A new gas card rewards strategy

by Rocket Finance

Most regular readers of Rocket Finance know that we use the Chase Freedom Card almost exclusively. We have earned over $500 cash back (including the sign-up bonus) during the past fourteen months. TheĀ  Chase FreedomSM cash back rewards are 3% on your top three spending categories. All other purchase categories earn 1% cash back. You will get $50 cash back after your first purchase as well.

When we first started using this particular card we were only spending about $175 a month in gasoline, approximately $25 at quick serve restaurants and then another $100 in the wireless/communications category. We were earning about $9 per month in bonus category spending. However, as a result of our move and the uptick (upsurge?) in gas prices, we have had several statement periods where our spending eclipsed $600 in the 3% categories and the problem with the Freedom Card is that once you reach $600 in spending in bonus category spending, the cash back percentage drops back down to 1% regardless of category. In essence, 3% earnings are limited to $18 per month, but 1% cash back is unlimited up to your line of credit. We are leaving money on the table.

So we are going to put another credit card into regular usage: the Chase PerfectCard Mastercard. The PerfectCard is offering 6% cash back on gasoline purchases for the first 90 days and 3% thereafter.
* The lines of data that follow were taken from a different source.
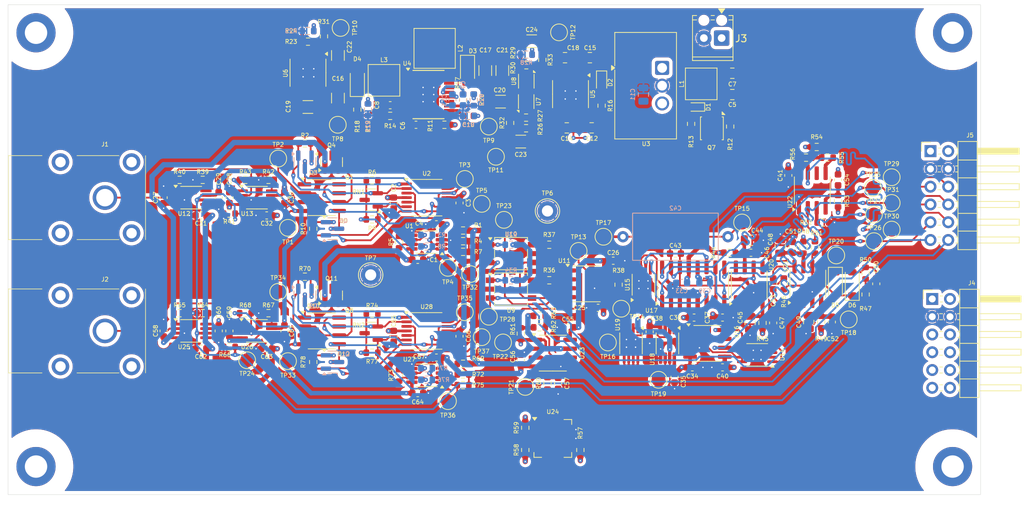
<source format=kicad_pcb>
(kicad_pcb
	(version 20241229)
	(generator "pcbnew")
	(generator_version "9.0")
	(general
		(thickness 1.6)
		(legacy_teardrops no)
	)
	(paper "A4")
	(layers
		(0 "F.Cu" signal)
		(4 "In1.Cu" signal)
		(6 "In2.Cu" signal)
		(2 "B.Cu" signal)
		(9 "F.Adhes" user "F.Adhesive")
		(11 "B.Adhes" user "B.Adhesive")
		(13 "F.Paste" user)
		(15 "B.Paste" user)
		(5 "F.SilkS" user "F.Silkscreen")
		(7 "B.SilkS" user "B.Silkscreen")
		(1 "F.Mask" user)
		(3 "B.Mask" user)
		(17 "Dwgs.User" user "User.Drawings")
		(19 "Cmts.User" user "User.Comments")
		(21 "Eco1.User" user "User.Eco1")
		(23 "Eco2.User" user "User.Eco2")
		(25 "Edge.Cuts" user)
		(27 "Margin" user)
		(31 "F.CrtYd" user "F.Courtyard")
		(29 "B.CrtYd" user "B.Courtyard")
		(35 "F.Fab" user)
		(33 "B.Fab" user)
		(39 "User.1" user)
		(41 "User.2" user)
		(43 "User.3" user)
		(45 "User.4" user)
	)
	(setup
		(stackup
			(layer "F.SilkS"
				(type "Top Silk Screen")
			)
			(layer "F.Paste"
				(type "Top Solder Paste")
			)
			(layer "F.Mask"
				(type "Top Solder Mask")
				(thickness 0.01)
			)
			(layer "F.Cu"
				(type "copper")
				(thickness 0.035)
			)
			(layer "dielectric 1"
				(type "prepreg")
				(thickness 0.1)
				(material "FR4")
				(epsilon_r 4.5)
				(loss_tangent 0.02)
			)
			(layer "In1.Cu"
				(type "copper")
				(thickness 0.035)
			)
			(layer "dielectric 2"
				(type "core")
				(thickness 1.24)
				(material "FR4")
				(epsilon_r 4.5)
				(loss_tangent 0.02)
			)
			(layer "In2.Cu"
				(type "copper")
				(thickness 0.035)
			)
			(layer "dielectric 3"
				(type "prepreg")
				(thickness 0.1)
				(material "FR4")
				(epsilon_r 4.5)
				(loss_tangent 0.02)
			)
			(layer "B.Cu"
				(type "copper")
				(thickness 0.035)
			)
			(layer "B.Mask"
				(type "Bottom Solder Mask")
				(thickness 0.01)
			)
			(layer "B.Paste"
				(type "Bottom Solder Paste")
			)
			(layer "B.SilkS"
				(type "Bottom Silk Screen")
			)
			(copper_finish "None")
			(dielectric_constraints no)
		)
		(pad_to_mask_clearance 0)
		(allow_soldermask_bridges_in_footprints no)
		(tenting front back)
		(pcbplotparams
			(layerselection 0x00000000_00000000_55555555_5755f5ff)
			(plot_on_all_layers_selection 0x00000000_00000000_00000000_00000000)
			(disableapertmacros no)
			(usegerberextensions no)
			(usegerberattributes yes)
			(usegerberadvancedattributes yes)
			(creategerberjobfile yes)
			(dashed_line_dash_ratio 12.000000)
			(dashed_line_gap_ratio 3.000000)
			(svgprecision 4)
			(plotframeref no)
			(mode 1)
			(useauxorigin no)
			(hpglpennumber 1)
			(hpglpenspeed 20)
			(hpglpendiameter 15.000000)
			(pdf_front_fp_property_popups yes)
			(pdf_back_fp_property_popups yes)
			(pdf_metadata yes)
			(pdf_single_document no)
			(dxfpolygonmode yes)
			(dxfimperialunits yes)
			(dxfusepcbnewfont yes)
			(psnegative no)
			(psa4output no)
			(plot_black_and_white yes)
			(sketchpadsonfab no)
			(plotpadnumbers no)
			(hidednponfab no)
			(sketchdnponfab yes)
			(crossoutdnponfab yes)
			(subtractmaskfromsilk no)
			(outputformat 1)
			(mirror no)
			(drillshape 1)
			(scaleselection 1)
			(outputdirectory "")
		)
	)
	(net 0 "")
	(net 1 "GND")
	(net 2 "+18V")
	(net 3 "-18V")
	(net 4 "+24V")
	(net 5 "Net-(U3-Vin)")
	(net 6 "+5V")
	(net 7 "+3.3V")
	(net 8 "Net-(U20--)")
	(net 9 "Net-(C8-Pad1)")
	(net 10 "Net-(U20-V+)")
	(net 11 "Net-(U20-V-)")
	(net 12 "Net-(U21-V+)")
	(net 13 "Net-(U21-V-)")
	(net 14 "Net-(U4-COMP1)")
	(net 15 "Net-(U4-VREG)")
	(net 16 "Net-(U4-COMP2)")
	(net 17 "Net-(U22-V-)")
	(net 18 "Net-(U23A-+)")
	(net 19 "/Block Diagram/Power/EN1")
	(net 20 "Net-(C10-Pad1)")
	(net 21 "Net-(U4-VREF)")
	(net 22 "Net-(D3-K)")
	(net 23 "Net-(C42-Pad1)")
	(net 24 "Net-(C53-Pad1)")
	(net 25 "Net-(C53-Pad2)")
	(net 26 "Net-(D4-K)")
	(net 27 "-14V")
	(net 28 "Net-(D1-A)")
	(net 29 "Net-(D4-A)")
	(net 30 "/Block Diagram/Auto Zero/AIN")
	(net 31 "/Block Diagram/Auto Zero1/AIN")
	(net 32 "Net-(U4-INBK)")
	(net 33 "unconnected-(J4-Pin_10-Pad10)")
	(net 34 "/Block Diagram/Gain/GAIN_x10")
	(net 35 "unconnected-(J4-Pin_7-Pad7)")
	(net 36 "unconnected-(J4-Pin_6-Pad6)")
	(net 37 "unconnected-(J4-Pin_9-Pad9)")
	(net 38 "unconnected-(J4-Pin_12-Pad12)")
	(net 39 "unconnected-(J4-Pin_11-Pad11)")
	(net 40 "unconnected-(J4-Pin_8-Pad8)")
	(net 41 "/Block Diagram/Gain/GAIN_x100")
	(net 42 "/Block Diagram/ADC/FPGA_SW_VRH")
	(net 43 "unconnected-(J4-Pin_1-Pad1)")
	(net 44 "unconnected-(J5-Pin_1-Pad1)")
	(net 45 "/Block Diagram/ADC/FGPA_AD_IIN")
	(net 46 "unconnected-(J5-Pin_2-Pad2)")
	(net 47 "/Block Diagram/ADC/AD_COMP")
	(net 48 "/Block Diagram/ADC/FGPA_AD_ID")
	(net 49 "/Block Diagram/ADC/FGPA_AD_IRN")
	(net 50 "/Block Diagram/ADC/FGPA_AD_IRP")
	(net 51 "unconnected-(J4-Pin_2-Pad2)")
	(net 52 "unconnected-(Q1C-VCL-Pad7)")
	(net 53 "/Block Diagram/Analog Channels/OUT")
	(net 54 "unconnected-(Q1C-VCH-Pad3)")
	(net 55 "/Block Diagram/Analog Channels/IN")
	(net 56 "Net-(Q2-C)")
	(net 57 "Net-(Q4-S)")
	(net 58 "Net-(Q2-B)")
	(net 59 "Net-(Q5-C)")
	(net 60 "Net-(Q2-E)")
	(net 61 "Net-(Q3-E)")
	(net 62 "Net-(Q4-G)")
	(net 63 "Net-(Q5-B)")
	(net 64 "Net-(Q5-E)")
	(net 65 "Net-(Q6-B)")
	(net 66 "/Block Diagram/Analog Channels1/IN")
	(net 67 "/Block Diagram/Analog Channels1/OUT")
	(net 68 "Net-(Q12-B)")
	(net 69 "+10V")
	(net 70 "Net-(U1A--)")
	(net 71 "Net-(U2A-+)")
	(net 72 "Net-(U1B--)")
	(net 73 "Net-(R5-Pad2)")
	(net 74 "Net-(R6-Pad2)")
	(net 75 "Net-(U4-FB2)")
	(net 76 "Net-(U4-FB1)")
	(net 77 "Net-(U7-ADJ)")
	(net 78 "Net-(U7-VOUT)")
	(net 79 "Net-(U22-+)")
	(net 80 "Net-(U22--)")
	(net 81 "Net-(R34-Pad2)")
	(net 82 "Net-(U22-BAL)")
	(net 83 "Net-(U24--REFF)")
	(net 84 "-7V")
	(net 85 "Net-(U23B--)")
	(net 86 "Net-(U8-ADJ)")
	(net 87 "Net-(U8-VOUT)")
	(net 88 "Net-(R36-Pad1)")
	(net 89 "Net-(R37-Pad1)")
	(net 90 "/Block Diagram/ADC/ADIN")
	(net 91 "unconnected-(U5-SS-Pad6)")
	(net 92 "Net-(R61-Pad2)")
	(net 93 "Net-(U27A--)")
	(net 94 "Net-(U27B--)")
	(net 95 "Net-(U28A-+)")
	(net 96 "Net-(U14-Pad2)")
	(net 97 "Net-(U14-Pad1)")
	(net 98 "Net-(U14-Pad7)")
	(net 99 "/Block Diagram/ADC/VREF+")
	(net 100 "Net-(U15-Pad1)")
	(net 101 "Net-(U15-Pad6)")
	(net 102 "/Block Diagram/ADC/VREF-")
	(net 103 "Net-(U15-Pad5)")
	(net 104 "Net-(U15-Pad7)")
	(net 105 "unconnected-(U4-SS-Pad10)")
	(net 106 "unconnected-(U20-NULL-Pad5)")
	(net 107 "unconnected-(U20-NULL-Pad1)")
	(net 108 "unconnected-(U20-NC-Pad8)")
	(net 109 "unconnected-(U21-NC-Pad5)")
	(net 110 "unconnected-(U22-STRB-Pad6)")
	(net 111 "unconnected-(U24-NC-Pad4)")
	(net 112 "unconnected-(U24-NC-Pad8)")
	(net 113 "unconnected-(U4-SEQ-Pad5)")
	(net 114 "unconnected-(U4-SLEW-Pad6)")
	(net 115 "/Block Diagram/Auto Zero/AZ_CTR")
	(net 116 "unconnected-(U7-NC-Pad4)")
	(net 117 "unconnected-(U8-NC-Pad4)")
	(net 118 "Net-(U10-Pad3)")
	(net 119 "Net-(U18A-+)")
	(net 120 "Net-(U18B--)")
	(net 121 "Net-(U24-HEATER+)")
	(net 122 "Net-(U24-HEATER-)")
	(net 123 "Net-(J3-Pin_1)")
	(net 124 "Net-(D5-A)")
	(net 125 "Net-(D5-K)")
	(net 126 "Net-(D2-A)")
	(net 127 "Net-(Q10-C)")
	(net 128 "unconnected-(Q8C-VCH-Pad3)")
	(net 129 "Net-(Q11-S)")
	(net 130 "unconnected-(Q8C-VCL-Pad7)")
	(net 131 "Net-(Q12-C)")
	(net 132 "Net-(Q9-B)")
	(net 133 "Net-(Q10-B)")
	(net 134 "Net-(Q10-E)")
	(net 135 "Net-(Q11-G)")
	(net 136 "Net-(Q12-E)")
	(net 137 "Net-(Q13-B)")
	(net 138 "Net-(R19-Pad2)")
	(net 139 "Net-(R20-Pad2)")
	(net 140 "Net-(R24-Pad2)")
	(net 141 "Net-(R28-Pad2)")
	(net 142 "Net-(R35-Pad2)")
	(net 143 "Net-(R36-Pad2)")
	(net 144 "Net-(R38-Pad1)")
	(net 145 "Net-(R39-Pad1)")
	(net 146 "Net-(R40-Pad2)")
	(net 147 "Net-(R42-Pad1)")
	(net 148 "Net-(R47-Pad1)")
	(net 149 "Net-(R54-Pad2)")
	(net 150 "Net-(R64-Pad1)")
	(net 151 "Net-(R65-Pad2)")
	(net 152 "Net-(R67-Pad1)")
	(net 153 "Net-(R73-Pad2)")
	(net 154 "Net-(R74-Pad2)")
	(net 155 "Net-(D3-A)")
	(net 156 "Net-(U6-SENSE{slash}ADJ)")
	(net 157 "Net-(R23-Pad1)")
	(net 158 "unconnected-(U6-SS-Pad6)")
	(footprint "Resistor_SMD:R_0603_1608Metric" (layer "F.Cu") (at 163.957 84.455 180))
	(footprint "Capacitor_SMD:C_0603_1608Metric" (layer "F.Cu") (at 124.968 89.154 180))
	(footprint "TestPoint:TestPoint_Pad_D2.0mm" (layer "F.Cu") (at 173.736 88.265))
	(footprint "Capacitor_SMD:C_0603_1608Metric" (layer "F.Cu") (at 186.055 84.709))
	(footprint "TestPoint:TestPoint_Pad_D2.0mm" (layer "F.Cu") (at 135.533 43.307 90))
	(footprint "Capacitor_SMD:C_1206_3216Metric" (layer "F.Cu") (at 156.21 49.403 90))
	(footprint "Resistor_SMD:R_0603_1608Metric" (layer "F.Cu") (at 143.891 73.914 -90))
	(footprint "TestPoint:TestPoint_Pad_D2.0mm" (layer "F.Cu") (at 214.293 72.136))
	(footprint "Capacitor_SMD:C_0603_1608Metric" (layer "F.Cu") (at 152.527 68.326 -90))
	(footprint "Package_SO:TSSOP-14_4.4x5mm_P0.65mm" (layer "F.Cu") (at 147.828 86.614))
	(footprint "Resistor_SMD:R_0603_1608Metric" (layer "F.Cu") (at 153.035 53.594 -90))
	(footprint "Package_SO:SO-4_4.4x4.3mm_P2.54mm" (layer "F.Cu") (at 159.893 80.645))
	(footprint "Resistor_SMD:R_0603_1608Metric" (layer "F.Cu") (at 143.891 92.964 -90))
	(footprint "Capacitor_SMD:C_0603_1608Metric" (layer "F.Cu") (at 166.624 94.107 -90))
	(footprint "Capacitor_SMD:C_0603_1608Metric" (layer "F.Cu") (at 212.09 79.883 -90))
	(footprint "Capacitor_SMD:C_1206_3216Metric" (layer "F.Cu") (at 135.152 53.337 90))
	(footprint "TestPoint:TestPoint_Pad_D2.0mm" (layer "F.Cu") (at 158.877 70.739))
	(footprint "Package_CSP:LFCSP-6-1EP_2x2mm_P0.65mm_EP1x1.6mm" (layer "F.Cu") (at 162.057 53.841 90))
	(footprint "Package_TO_SOT_SMD:SOT-23" (layer "F.Cu") (at 134.366 91.059))
	(footprint "Capacitor_SMD:C_0603_1608Metric" (layer "F.Cu") (at 194.183 75.438))
	(footprint "Resistor_SMD:R_0603_1608Metric" (layer "F.Cu") (at 131.6205 91.059 90))
	(footprint "TestPoint:TestPoint_Pad_D2.0mm" (layer "F.Cu") (at 211.753 73.787))
	(footprint "Package_TO_SOT_SMD:SOT-23" (layer "F.Cu") (at 134.239 62.484 90))
	(footprint "Resistor_SMD:R_0603_1608Metric" (layer "F.Cu") (at 119.634 88.9 180))
	(footprint "Capacitor_SMD:C_0603_1608Metric" (layer "F.Cu") (at 119.634 67.564 90))
	(footprint "TestPoint:TestPoint_Pad_D2.0mm" (layer "F.Cu") (at 150.876 96.647))
	(footprint "Capacitor_SMD:C_0603_1608Metric" (layer "F.Cu") (at 115.57 89.154 180))
	(footprint "TestPoint:TestPoint_Pad_D2.0mm" (layer "F.Cu") (at 173.101 73.152))
	(footprint "Capacitor_SMD:C_0603_1608Metric" (layer "F.Cu") (at 185.801 91.821))
	(footprint "Capacitor_SMD:C_0805_2012Metric" (layer "F.Cu") (at 198.374 74.549 -90))
	(footprint "Capacitor_SMD:C_0603_1608Metric" (layer "F.Cu") (at 197.358 79.883 90))
	(footprint "Capacitor_SMD:C_0603_1608Metric" (layer "F.Cu") (at 179.705 86.741 -90))
	(footprint "Resistor_SMD:R_0603_1608Metric" (layer "F.Cu") (at 133.156 44.506 90))
	(footprint "TestPoint:TestPoint_Pad_D2.0mm" (layer "F.Cu") (at 192.913 71.12))
	(footprint "MADC:S16N-PC" (layer "F.Cu") (at 101.854 67.564 180))
	(footprint "Resistor_SMD:R_0603_1608Metric" (layer "F.Cu") (at 201.676 74.676 -90))
	(footprint "Converter_DCDC:Converter_DCDC_TRACO_TSR2-24xxN_TSR2-24xxxN_THT" (layer "F.Cu") (at 181.4855 49.022))
	(footprint "Resistor_SMD:R_0603_1608Metric" (layer "F.Cu") (at 164.362 47.8775 90))
	(footprint "Resistor_SMD:R_0603_1608Metric" (layer "F.Cu") (at 175.26 80.01 -90))
	(footprint "TestPoint:TestPoint_Pad_D2.0mm" (layer "F.Cu") (at 150.876 77.597))
	(footprint "Resistor_SMD:R_0603_1608Metric" (layer "F.Cu") (at 112.522 65.024 180))
	(footprint "TestPoint:TestPoint_Pad_D2.0mm" (layer "F.Cu") (at 128.016 71.882))
	(footprint "Resistor_SMD:R_0603_1608Metric" (layer "F.Cu") (at 165.354 74.295))
	(footprint "TestPoint:TestPoint_Pad_D2.0mm" (layer "F.Cu") (at 128.016 90.932))
	(footprint "Resistor_SMD:R_0603_1608Metric" (layer "F.Cu") (at 130.429 78.867))
	(footprint "Package_TO_SOT_SMD:SOT-23" (layer "F.Cu") (at 134.239 81.534 90))
	(footprint "Capacitor_SMD:C_0603_1608Metric" (layer "F.Cu") (at 199.517 64.389 -90))
	(footprint "Capacitor_SMD:C_0603_1608Metric"
		(layer "F.Cu")
		(uuid "2f40e63a-972f-4f51-9be1-8959ca0bb844")
		(at 124.968 70.104 180)
		(descr "Capacitor SMD 0603 (1608 Metric), square (rectangular) end terminal, IPC-7351 nominal, (Body size source: IPC-SM-782 page 76, https://www.pcb-3d.com/wordpress/wp-content/uploads/ipc-sm-782a_amendment_1_and_2.pdf), generated with kicad-footprint-generator")
		(tags "capacitor")
		(property "Reference" "C32"
			(at 0 -1.143 0)
			(layer "F.SilkS")
			(uuid "5e7cf766-4d6f-45f8-bb70-0f230259eb7e")
			(effects
				(font
					(size 0.6 0.6)
					(thickness 0.1)
				)
			)
		)
		(property "Value" "0.1u"
			(at 0 1.43 0)
			(layer "F.Fab")
			(uuid "84dcb9fd-f78d-4c34-ab5e-18a0e7ea8f2e")
			(effects
				(font
					(size 1 1)
					(thickness 0.15)
				)
			)
		)
		(property "Datasheet" "~"
			(at 0 0 0)
			(layer "F.Fab")
			(hide yes)
			(uuid "00602f4b-bd2a-4ca8-bfbb-04bd665d5dc5")
			(effects
				(font
					(size 1.27 1.27)
					(thickness 0.15)
				)
			)
		)
		(property "Description" "Unpolarized capacitor"
			(at 0 0 0)
			(layer "F.Fab")
			(hide yes)
			(uuid "ad2c7b4c-0d36-4b01-85c9-16777e44948d")
			(effects
				(font
					(size 1.27 1.27)
					(thickness 0.15)
				)
			)
		)
		(property ki_fp_filters "C_*")
		(path "/37dfacfc-f3f5-4a09-9e7e-ab0b8ea302f6/e5f31b97-6641-44bd-9522-ccfcbaab9fbc/73799410-65af-4697-b29e-65160c63238b")
		(sheetname "/Block Diagram/Auto Zero/")
		(sheetfile "AutoZero.kicad_sch")
		(attr smd)
		(fp_line
			(start -0.14058 0.51)
			(end 0.14058 0.51)
			(stroke
				(width 0.12)
				(type solid)
			)
			(layer "F.SilkS")
			(uuid "95872fb1-4c44-4076-85ba-592912ece3f7")
		)
		(fp_line
			(start -0.14058 -0.51)
			(end 0.14058 -0.51)
			(stroke
				(width 0.12)
				(type solid)
			)
			(layer "F.SilkS")
			(uuid "e8981fff-8e8a-4295-85ec-d0520b086653")
		)
		(fp_line
			(start 1.48 0.73)
			(end -1.48 0.73)
			(stroke
				(width 0.05)
				(type solid)
			)
			(layer "F.CrtYd")
			(uuid "b3177fa3-ff8a-4816-8088-db3b6561a9e8")
		)
		(fp_line
			(start 1.48 -0.73)
			(end 1.48 0.73)
			(stroke
				(width 0.05)
				(type solid)
			)
			(layer "F.CrtYd")
			(uuid "dd3c2a9a-d462-4be0-bc0b-01000ba66926")
		)
		(fp_line
			(start -1.48 0.73)
			(end -1.48 -0.73)
			(stroke
				(width 0.05)
				(type solid)
			)
			(layer "F.CrtYd")
			(uuid "28342093-a904-4394-88e8-0b1b9dff2406")
		)
		(fp_line
			(start -1.48 -0.73)
			(end 1.48 -0.73)
			(stroke
				(width 0.05)
				(type solid)
			)
			(layer "F.CrtYd")
			(uuid "3cfcf284-2855-4b87-af94-038c39433fda")
		)
		(fp_line
			(start 0.8 0.4)
			(end -0.8 0.4)
			(stroke
				(width 0.1)
				(type solid)
			)
			(layer "F.Fab")
			(uuid "ebe61ff1-69a4-4799-8897-6b1ed10263ca")
		)
		(fp_line
			(start 0.8 -0.4)
			(end 0.8 0.4)
			(stroke
				(width 0.1)
				(type solid)
			)
			(layer "F.Fab")
			(uuid "bc38f1fa-876e-4e89-94d7-955297613689")
		)
		(fp_line
			(start -0.8 0.4)
			(end -0.8 -0.4)
			(stroke
				(width 0.1)
				(type solid)
			)
			(layer "F.Fab")
			(uuid "efc3b01e-81c3-4ad4-9139-e5448691bd48")
		)
		(fp_line
			(start -0.8 -0.4)
			(end 0.8 -0.4)
			(stroke
				(width 0.1)
		
... [2354476 chars truncated]
</source>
The card also comes with a generous introductory 0% balance transfer APR with a capped fee, although we won’t use it for balance transfers. Unlike the Freedom Card the PerfectCard is really only a gas card. It offers 3% cash back for gasoline, but only 1% on all other purchases. Furthermore, the PerfectCard rewards are capped at $15 per month.

So, in order to max out our rewards, we are going to use the Freedom Card for groceries, wireless/internet/cable, and quick serve restaurants. I doubt that we will ever go over $600 in these spending categories. The PerfectCard will be our gas card.

I know that many in the personal finance blogosphere strongly oppose credit card usage, and I understand and sometimes share their concerns. However, if you stick to your budget and pay off your balance every 30 days, your credit card could help you save an extra $30 or $40 every month.

  1. 5 Responses to “A new gas card rewards strategy”

  2. By Ben E. on Jul 24, 2008 | Reply

    I’m curious though – can you open another identical Chase Freedom Card that has the same deal? I mean you can effectively double the amount of categories, or use the same categories without leaving the money on the table. Any thoughts?

  3. By SHP on Jul 24, 2008 | Reply

    While it is good to get the reward I wonder if the card itself actually increases your monthly spending? There are many studies that show your expenses increase when you use a credit card.

  4. By rocketc on Jul 25, 2008 | Reply

    Ben, I think you can . . .if you open one card in your name and one card in someone else’s name – if you are married. They will issue as many extra cards as you request.

    SHP, This is a danger. We try to keep very close tabs on our spending and only purchase items called for in our budget.

  5. By Mrs. Accountability on Jul 27, 2008 | Reply

    I wasn’t aware that rewards cards had caps. We spend so much money in gasoline I keep thinking we need to get a card that gives us money back. I’ve got to find the time to do this.

  6. By rocketc on Jul 27, 2008 | Reply

    Some cards have caps, some don’t. Sometimes it is hard to wiggle through all of the fine print. Let me try to summarize:

    The Freedom Card caps cash back at $18 per statement period on purchases that qualify for the 3% cash back. It does not cap the 1% cash back that you earn on every thing else. For, instance we had a month where we spent $1200 on gasoline (when we moved). We earned $24 in cash back – $18 on the first $600 and $6 on the balance.

    From what I have read, the PerfectCard caps all rewards to $15 per statement period.